The first thing to realize when answering whether stress is contagious or not is that language is tricky. Stress both is and is not contagious depending on the sense you’re using the word in. There is no literal stress bacteria or virus that you can catch from someone via close proximity. It isn’t a physical being. Stress, even though it has physical symptoms, is a mental phenomenon. However, there is a psychological effect known as stress contagion. Scientists have been in our hypothetical scenario just as assuredly as any other people. There’s this intuitive understanding that stress breeds further stress in others. This is actually true and has been studied numerous times. Stress doesn’t transfer between people, but instead obvious sources of stress in the environment cause your brain to start responding in a similar way.

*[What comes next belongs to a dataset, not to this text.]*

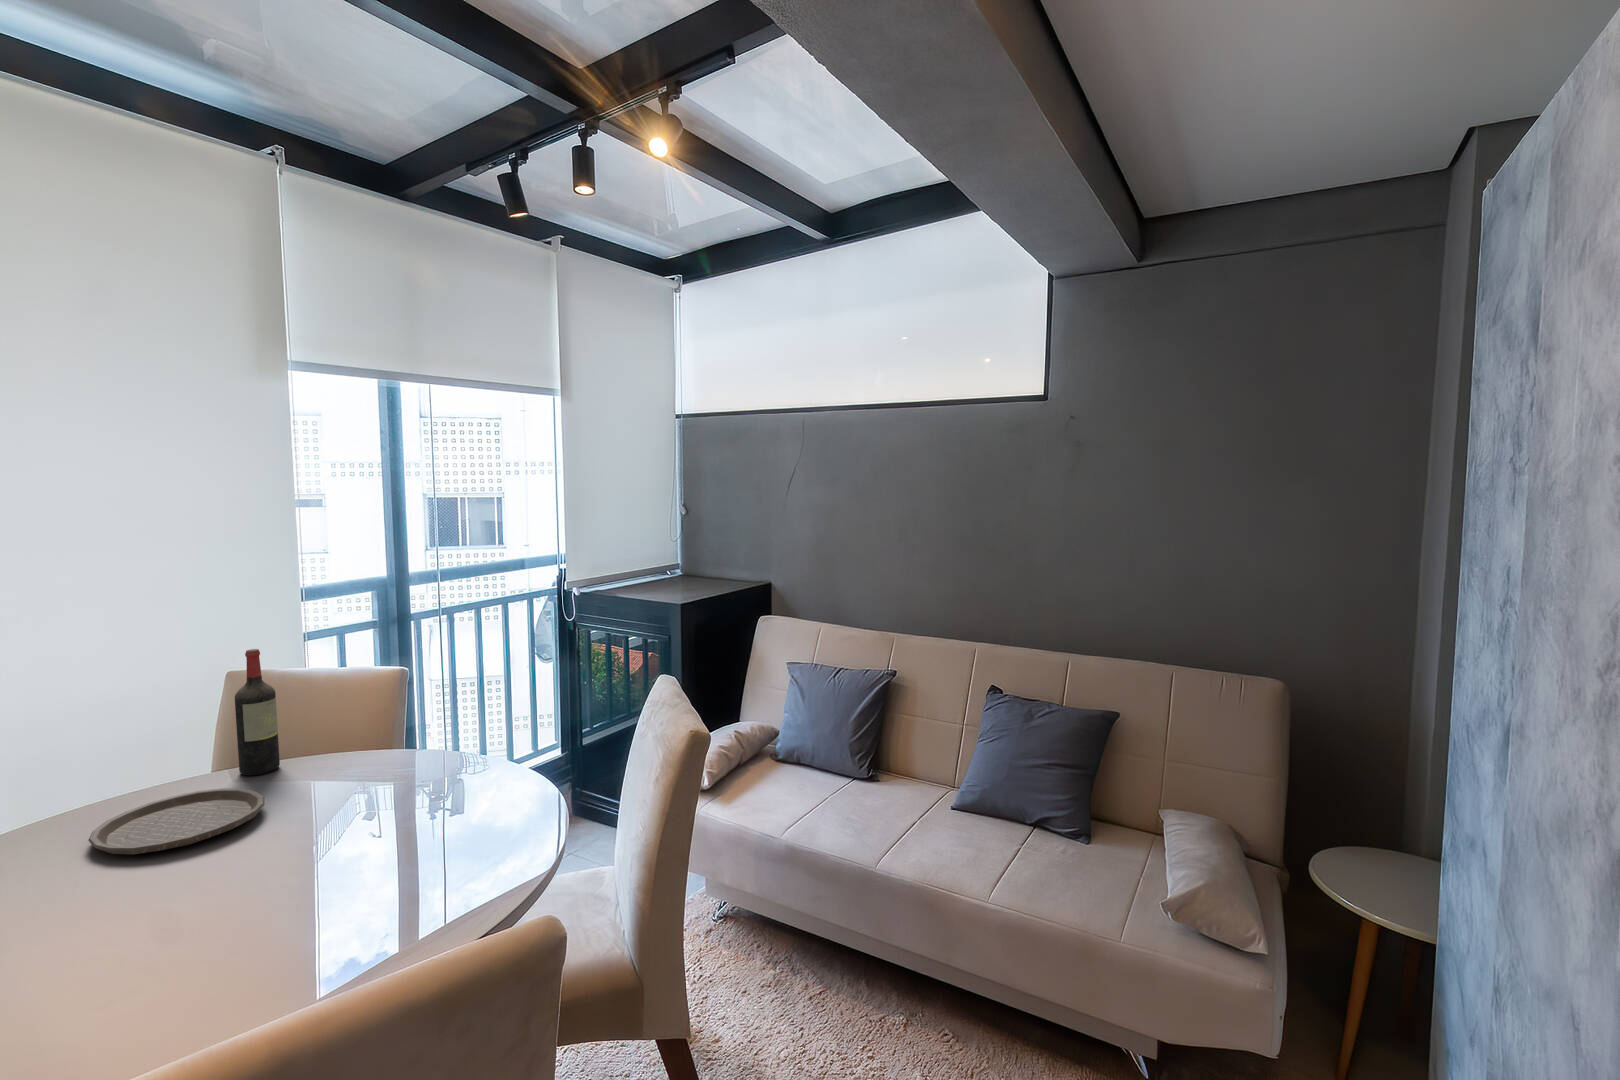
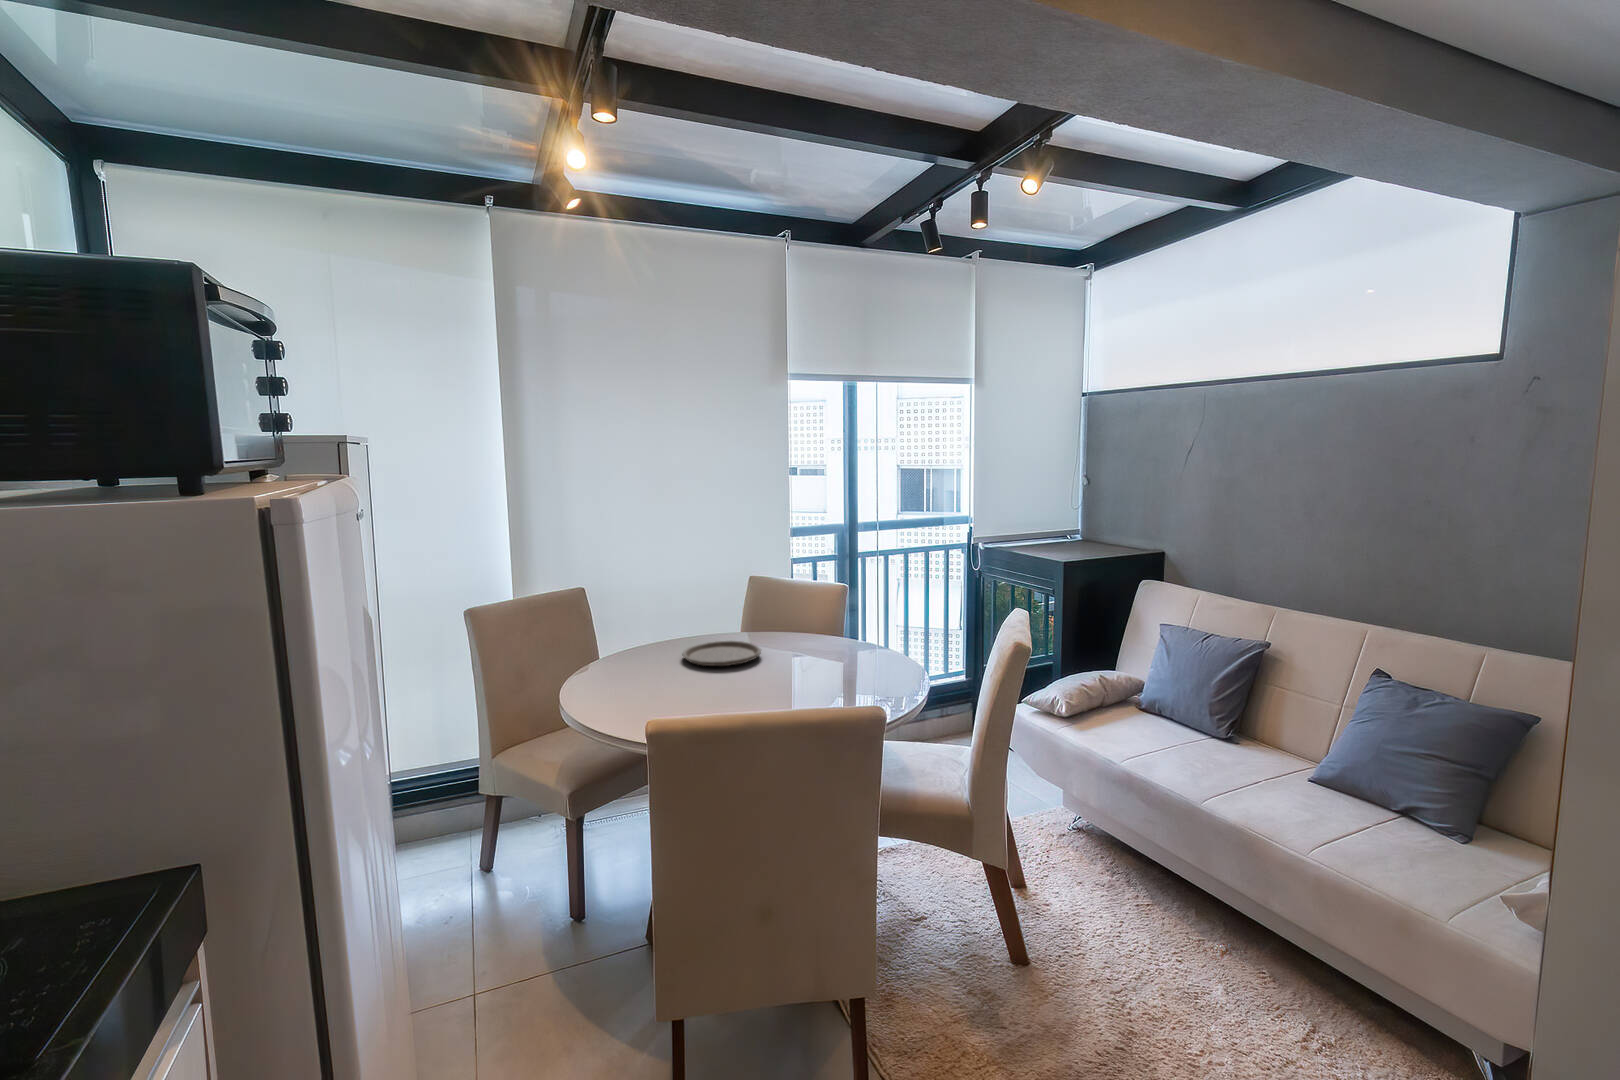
wine bottle: present [235,649,280,776] -> none [750,561,772,639]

Why Does My Brain Respond?
Stress contagion likely has a lot to do with the fact that humans are considered a social species by science. Yes, there are plenty of introverts, but even introverts need to have some level of human interaction eventually. As social creatures, our brains are wired to respond to one another in intuitive, empathetic ways. Most of us feel a slight urge to respond to the dominant mood of an environment whether that’s smiling in response to clear happiness or hunching over a little in response to a somber mood. Our brains simply tell us this is how to behave within the group to ensure everything operates smoothly. These same mechanisms also end up transmitting stress. Stress is the body’s response to an outside situation where it needs to do something. We likely benefited from this in prehistory as transmitted tension could help everyone be ready for an attack from an animal. Unfortunately, the same mechanisms that once protected us end up not being as necessarily serviceable in the modern office.
How Contagious is Stress?
If you’re worried, stress isn’t actually perfectly contagious. The vagaries of empathy mean that different stimuli are required to transmit stress to separate people. Some of us respond greatly to people looking stressed, but others can get stressed simply from watching a movie or show where something stressful is going on. Still others can end up responding to seeing something stressful happening in front of them. No one necessarily responds to all of these though. If you think back to the movies and shows you’ve watched with friends and families across the years, then you can probably think of the people who are untouched by what goes on on the screen and others who seem to respond to every bump in the cinematic road. We can’t prevent ourselves from reacting in an empathetic way as that’s simply the nature of being human.
Stress is, in many ways, a highly contagious mental factor. It isn’t just stress though. Humans are wired to work together and get along. This means we unconsciously follow the tones of a group. It helps everyone understand one another. There are downsides to stress being so easily transmitted alongside other emotions though. OROGOLD recommends staying aware of the sources of stress in your life. Remember that they can sometimes be the people in situations rather than just the situations. Keeping a cool head and encouraging it in others can potentially make things better for everyone.